### TASK OBJECTIVE
Only a number is wanted here: how many lines in the entries below contain the word "nábytok".

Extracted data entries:
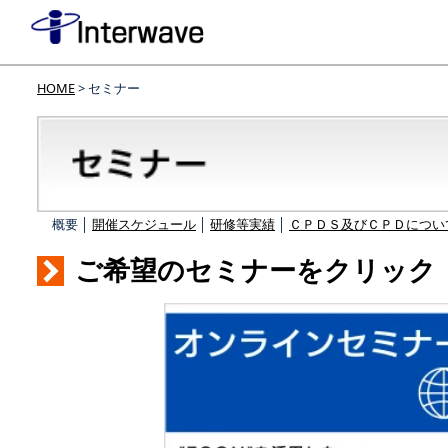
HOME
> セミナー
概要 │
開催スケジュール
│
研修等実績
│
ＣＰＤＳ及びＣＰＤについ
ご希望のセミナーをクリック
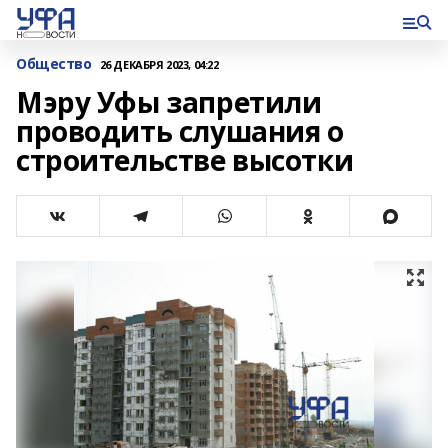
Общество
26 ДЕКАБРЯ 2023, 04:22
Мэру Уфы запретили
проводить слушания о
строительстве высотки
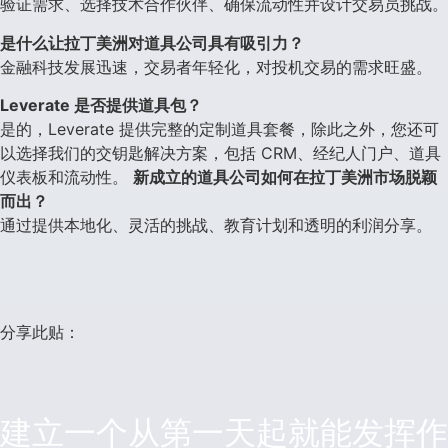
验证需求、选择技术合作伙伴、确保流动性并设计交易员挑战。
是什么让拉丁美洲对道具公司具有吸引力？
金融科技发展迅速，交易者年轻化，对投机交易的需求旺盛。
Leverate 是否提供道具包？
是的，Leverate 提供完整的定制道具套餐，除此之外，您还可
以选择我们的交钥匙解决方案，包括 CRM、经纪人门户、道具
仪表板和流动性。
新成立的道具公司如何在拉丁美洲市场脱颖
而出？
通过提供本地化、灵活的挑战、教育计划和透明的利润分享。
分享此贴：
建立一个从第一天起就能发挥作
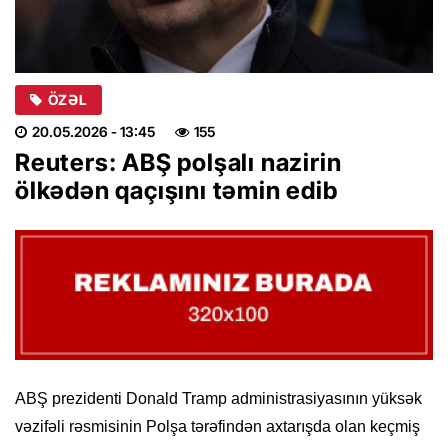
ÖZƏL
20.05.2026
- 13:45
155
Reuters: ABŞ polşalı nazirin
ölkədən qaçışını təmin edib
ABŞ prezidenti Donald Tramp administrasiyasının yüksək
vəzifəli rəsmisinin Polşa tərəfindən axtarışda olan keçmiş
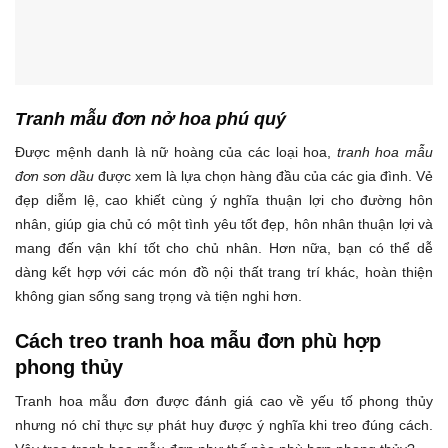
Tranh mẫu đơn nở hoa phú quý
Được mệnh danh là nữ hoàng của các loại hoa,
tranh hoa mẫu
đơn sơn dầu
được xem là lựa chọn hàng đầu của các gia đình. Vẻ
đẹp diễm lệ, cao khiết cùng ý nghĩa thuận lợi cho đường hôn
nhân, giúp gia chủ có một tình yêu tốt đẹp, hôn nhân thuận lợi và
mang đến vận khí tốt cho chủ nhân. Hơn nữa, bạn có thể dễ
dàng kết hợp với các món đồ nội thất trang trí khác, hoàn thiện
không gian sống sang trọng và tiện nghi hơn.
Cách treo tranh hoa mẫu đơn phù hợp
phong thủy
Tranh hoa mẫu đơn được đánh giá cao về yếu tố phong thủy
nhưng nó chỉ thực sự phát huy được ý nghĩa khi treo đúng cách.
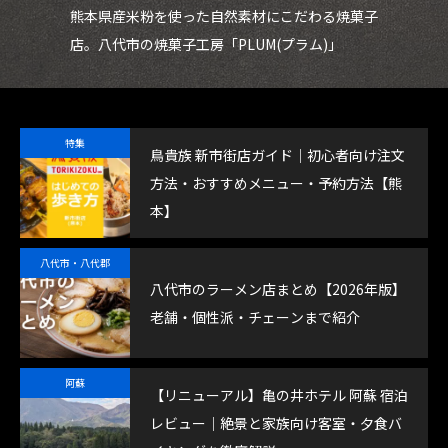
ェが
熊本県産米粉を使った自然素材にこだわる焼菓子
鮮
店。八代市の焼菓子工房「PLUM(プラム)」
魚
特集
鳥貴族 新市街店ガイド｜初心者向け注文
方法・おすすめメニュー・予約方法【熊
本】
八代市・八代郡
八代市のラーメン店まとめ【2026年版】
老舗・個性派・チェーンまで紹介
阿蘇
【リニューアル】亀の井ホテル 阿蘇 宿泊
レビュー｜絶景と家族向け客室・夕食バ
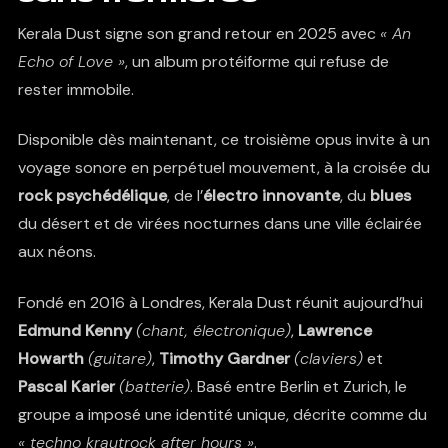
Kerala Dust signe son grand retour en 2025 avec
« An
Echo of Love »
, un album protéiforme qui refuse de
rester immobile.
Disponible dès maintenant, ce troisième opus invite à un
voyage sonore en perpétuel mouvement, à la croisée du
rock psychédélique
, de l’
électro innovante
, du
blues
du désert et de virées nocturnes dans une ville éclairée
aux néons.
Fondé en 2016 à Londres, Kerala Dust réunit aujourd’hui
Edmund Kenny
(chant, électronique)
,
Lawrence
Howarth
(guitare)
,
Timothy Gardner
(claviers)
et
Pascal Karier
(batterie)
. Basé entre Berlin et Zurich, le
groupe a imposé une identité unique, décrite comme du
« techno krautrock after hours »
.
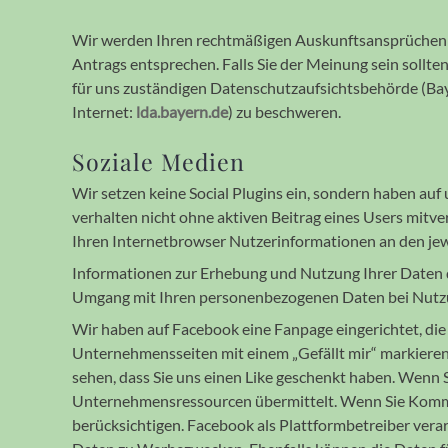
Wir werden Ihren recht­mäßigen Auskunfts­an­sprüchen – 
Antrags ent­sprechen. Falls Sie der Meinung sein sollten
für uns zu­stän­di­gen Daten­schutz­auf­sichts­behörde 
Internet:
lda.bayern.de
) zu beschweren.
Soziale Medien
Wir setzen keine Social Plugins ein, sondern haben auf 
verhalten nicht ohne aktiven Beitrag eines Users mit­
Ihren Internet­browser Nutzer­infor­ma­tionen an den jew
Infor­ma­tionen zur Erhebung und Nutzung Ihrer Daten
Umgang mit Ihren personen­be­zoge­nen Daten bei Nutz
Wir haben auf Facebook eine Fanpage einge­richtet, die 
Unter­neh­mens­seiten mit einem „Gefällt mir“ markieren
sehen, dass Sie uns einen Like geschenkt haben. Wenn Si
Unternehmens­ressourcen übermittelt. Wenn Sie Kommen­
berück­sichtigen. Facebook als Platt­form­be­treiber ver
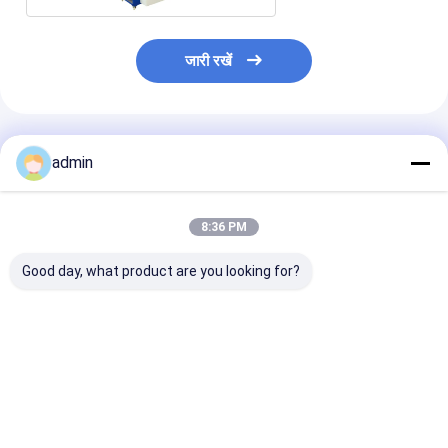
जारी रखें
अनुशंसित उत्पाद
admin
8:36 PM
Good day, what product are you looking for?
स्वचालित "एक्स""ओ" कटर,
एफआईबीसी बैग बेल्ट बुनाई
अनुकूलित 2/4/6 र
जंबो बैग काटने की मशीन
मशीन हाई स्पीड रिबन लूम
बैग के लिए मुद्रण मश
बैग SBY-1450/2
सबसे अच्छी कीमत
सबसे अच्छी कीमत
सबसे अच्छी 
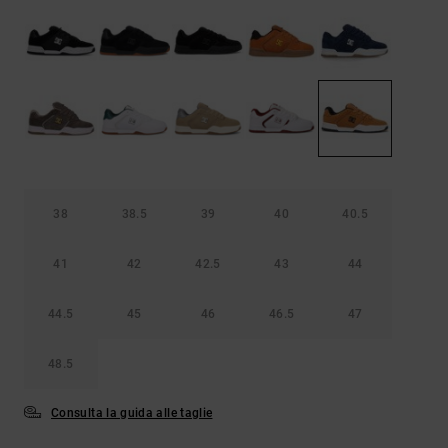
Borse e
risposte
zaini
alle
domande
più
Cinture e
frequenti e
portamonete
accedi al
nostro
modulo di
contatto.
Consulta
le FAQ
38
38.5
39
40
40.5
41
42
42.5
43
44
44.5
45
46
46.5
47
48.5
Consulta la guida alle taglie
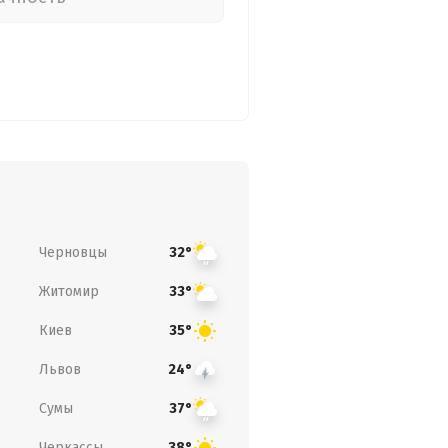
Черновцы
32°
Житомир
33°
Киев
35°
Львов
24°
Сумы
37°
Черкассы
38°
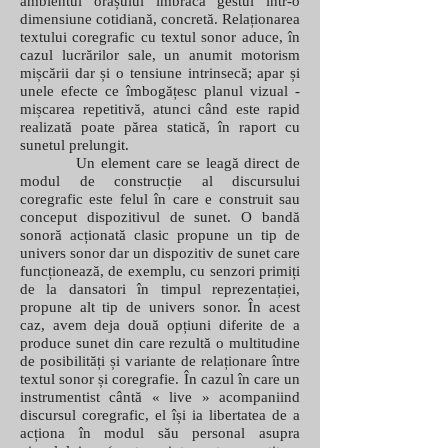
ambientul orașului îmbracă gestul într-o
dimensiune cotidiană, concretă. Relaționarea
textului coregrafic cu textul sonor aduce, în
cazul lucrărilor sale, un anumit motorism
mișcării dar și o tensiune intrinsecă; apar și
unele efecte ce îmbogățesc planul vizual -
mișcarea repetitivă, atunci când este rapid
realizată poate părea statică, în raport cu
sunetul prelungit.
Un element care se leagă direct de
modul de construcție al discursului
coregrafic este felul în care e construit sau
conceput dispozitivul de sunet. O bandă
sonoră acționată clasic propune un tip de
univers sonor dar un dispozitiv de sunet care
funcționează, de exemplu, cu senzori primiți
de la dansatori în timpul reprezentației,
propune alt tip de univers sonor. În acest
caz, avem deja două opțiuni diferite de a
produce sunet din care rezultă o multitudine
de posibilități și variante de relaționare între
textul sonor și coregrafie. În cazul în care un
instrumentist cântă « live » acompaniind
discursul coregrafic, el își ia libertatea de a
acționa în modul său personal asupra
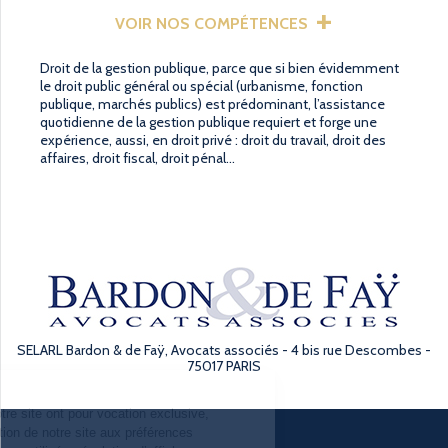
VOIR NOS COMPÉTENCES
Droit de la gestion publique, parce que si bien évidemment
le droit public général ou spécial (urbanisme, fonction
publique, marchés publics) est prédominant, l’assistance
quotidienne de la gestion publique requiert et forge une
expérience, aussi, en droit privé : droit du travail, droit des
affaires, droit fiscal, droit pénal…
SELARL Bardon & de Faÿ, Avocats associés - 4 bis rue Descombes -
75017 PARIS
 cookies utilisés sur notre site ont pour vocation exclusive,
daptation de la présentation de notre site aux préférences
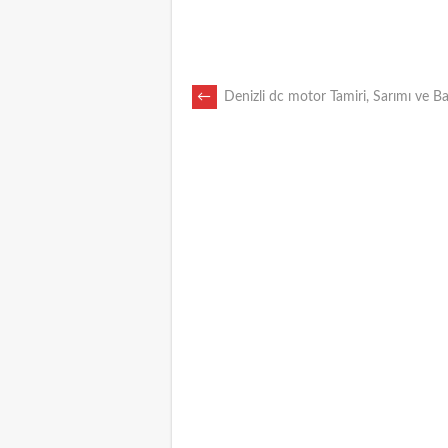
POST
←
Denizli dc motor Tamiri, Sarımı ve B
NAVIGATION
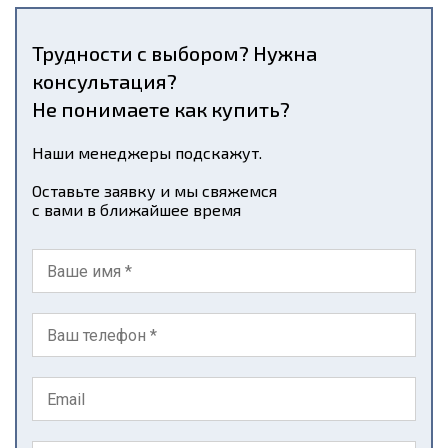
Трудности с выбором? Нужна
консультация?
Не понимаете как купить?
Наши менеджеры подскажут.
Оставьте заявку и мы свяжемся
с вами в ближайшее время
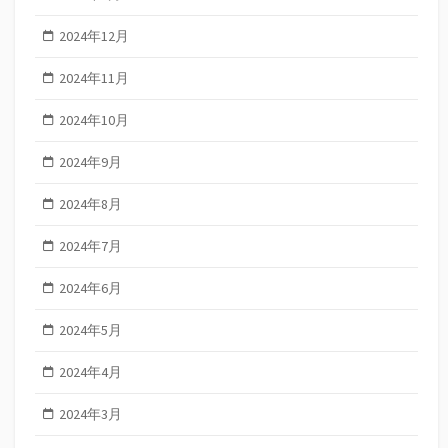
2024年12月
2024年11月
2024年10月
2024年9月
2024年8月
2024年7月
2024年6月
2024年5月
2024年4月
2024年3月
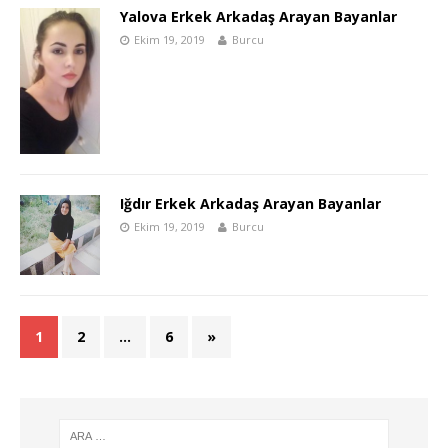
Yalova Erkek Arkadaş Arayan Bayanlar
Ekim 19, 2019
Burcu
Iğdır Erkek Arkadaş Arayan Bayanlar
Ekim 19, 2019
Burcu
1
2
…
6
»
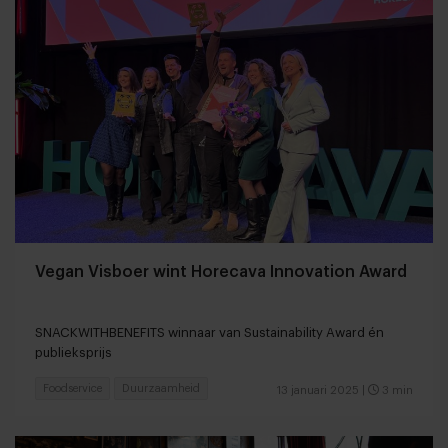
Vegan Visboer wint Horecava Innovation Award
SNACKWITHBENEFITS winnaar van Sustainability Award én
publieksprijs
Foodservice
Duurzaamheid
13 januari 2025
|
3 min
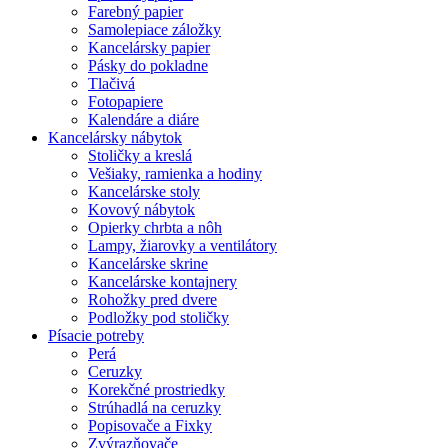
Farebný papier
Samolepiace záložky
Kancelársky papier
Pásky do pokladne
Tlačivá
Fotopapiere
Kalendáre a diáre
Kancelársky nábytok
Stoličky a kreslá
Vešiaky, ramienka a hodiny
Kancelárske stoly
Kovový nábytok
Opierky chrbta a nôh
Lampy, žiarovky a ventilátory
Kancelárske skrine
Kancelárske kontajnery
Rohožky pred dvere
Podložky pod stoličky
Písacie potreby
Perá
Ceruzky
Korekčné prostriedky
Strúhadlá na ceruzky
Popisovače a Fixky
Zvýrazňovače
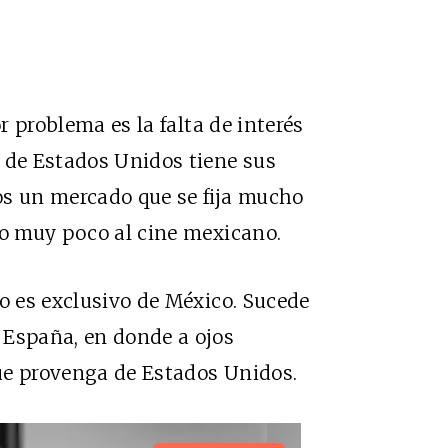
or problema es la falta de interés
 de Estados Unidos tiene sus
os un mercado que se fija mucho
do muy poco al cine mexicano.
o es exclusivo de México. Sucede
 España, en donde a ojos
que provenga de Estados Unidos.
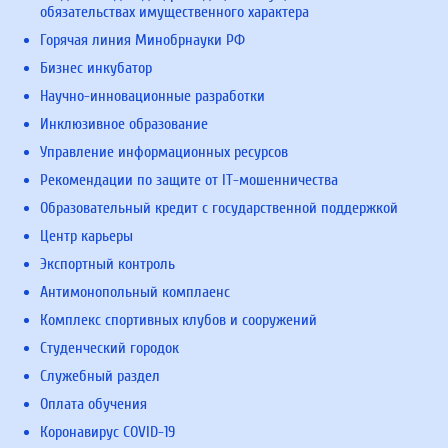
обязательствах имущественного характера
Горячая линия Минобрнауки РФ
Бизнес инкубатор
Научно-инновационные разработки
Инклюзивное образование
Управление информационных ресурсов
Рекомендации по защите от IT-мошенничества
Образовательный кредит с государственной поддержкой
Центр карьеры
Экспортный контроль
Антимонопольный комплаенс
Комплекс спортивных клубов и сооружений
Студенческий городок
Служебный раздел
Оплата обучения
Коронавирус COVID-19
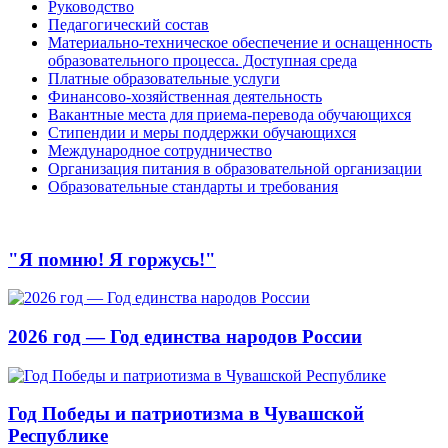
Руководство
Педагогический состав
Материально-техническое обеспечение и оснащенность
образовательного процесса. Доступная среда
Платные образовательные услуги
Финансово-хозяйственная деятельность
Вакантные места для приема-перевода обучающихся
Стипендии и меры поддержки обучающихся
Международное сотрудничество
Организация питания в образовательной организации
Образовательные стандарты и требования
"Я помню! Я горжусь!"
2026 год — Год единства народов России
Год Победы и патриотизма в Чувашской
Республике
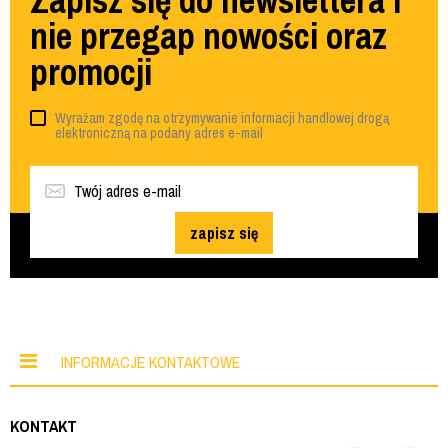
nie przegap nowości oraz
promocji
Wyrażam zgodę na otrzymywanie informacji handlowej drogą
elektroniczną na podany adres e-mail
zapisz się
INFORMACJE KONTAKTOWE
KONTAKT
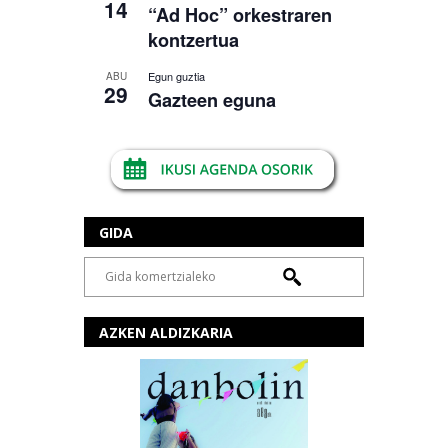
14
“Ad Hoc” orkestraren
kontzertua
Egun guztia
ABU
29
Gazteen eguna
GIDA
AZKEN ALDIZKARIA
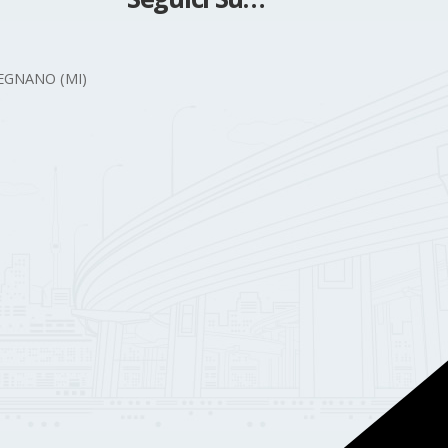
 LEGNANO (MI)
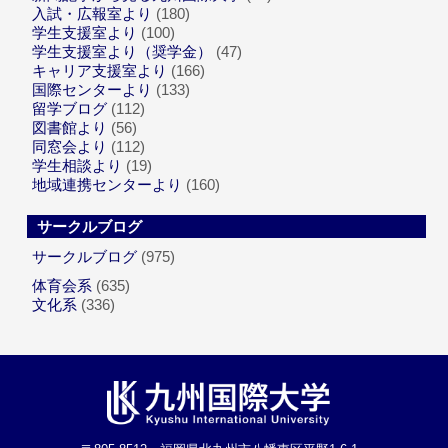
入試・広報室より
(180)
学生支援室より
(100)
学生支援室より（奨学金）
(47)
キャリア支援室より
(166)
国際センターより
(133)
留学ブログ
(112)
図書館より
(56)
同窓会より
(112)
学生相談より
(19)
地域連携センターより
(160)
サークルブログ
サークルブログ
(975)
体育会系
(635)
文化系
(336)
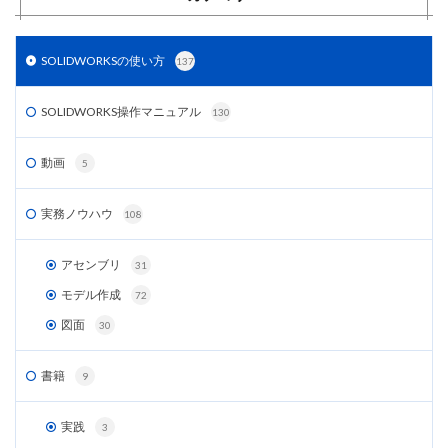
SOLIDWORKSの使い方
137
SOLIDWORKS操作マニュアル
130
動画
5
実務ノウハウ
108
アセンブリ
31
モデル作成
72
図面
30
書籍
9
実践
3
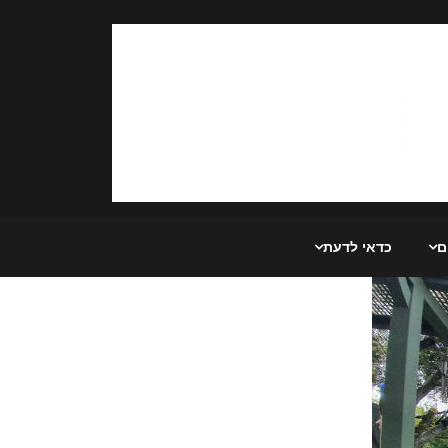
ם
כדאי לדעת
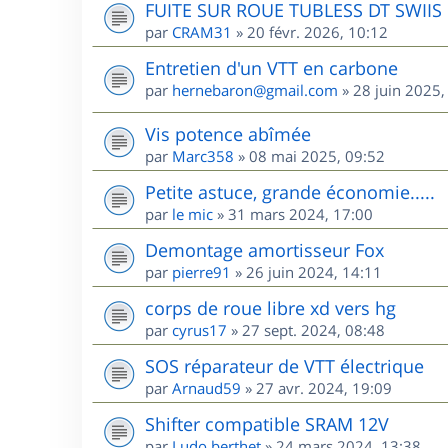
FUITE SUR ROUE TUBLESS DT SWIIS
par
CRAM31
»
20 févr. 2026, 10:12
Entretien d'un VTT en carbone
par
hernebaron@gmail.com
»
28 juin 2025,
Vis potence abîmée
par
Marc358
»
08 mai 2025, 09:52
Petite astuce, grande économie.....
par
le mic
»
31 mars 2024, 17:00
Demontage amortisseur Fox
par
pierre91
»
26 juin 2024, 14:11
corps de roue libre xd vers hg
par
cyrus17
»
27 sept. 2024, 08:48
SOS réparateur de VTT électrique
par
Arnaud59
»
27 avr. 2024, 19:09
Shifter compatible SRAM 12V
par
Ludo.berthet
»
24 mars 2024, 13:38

### RESPONSE TO THE EXERCISE
2